## WORK REQUEST
Set down the full listing exactly, character for character.

## SOURCE DATA
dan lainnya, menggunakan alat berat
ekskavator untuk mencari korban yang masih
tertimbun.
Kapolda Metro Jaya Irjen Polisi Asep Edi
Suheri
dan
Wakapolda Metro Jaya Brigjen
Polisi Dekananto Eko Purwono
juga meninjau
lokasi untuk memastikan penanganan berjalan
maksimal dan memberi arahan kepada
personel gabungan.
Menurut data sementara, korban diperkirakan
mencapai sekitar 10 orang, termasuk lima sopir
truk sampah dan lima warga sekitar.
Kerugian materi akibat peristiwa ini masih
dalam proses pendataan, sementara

## FINAL ANSWER
dan lainnya, menggunakan alat berat
ekskavator untuk mencari korban yang masih
tertimbun.
Kapolda Metro Jaya Irjen Polisi Asep Edi
Suheri
dan
Wakapolda Metro Jaya Brigjen
Polisi Dekananto Eko Purwono
juga meninjau
lokasi untuk memastikan penanganan berjalan
maksimal dan memberi arahan kepada
personel gabungan.
Menurut data sementara, korban diperkirakan
mencapai sekitar 10 orang, termasuk lima sopir
truk sampah dan lima warga sekitar.
Kerugian materi akibat peristiwa ini masih
dalam proses pendataan, sementara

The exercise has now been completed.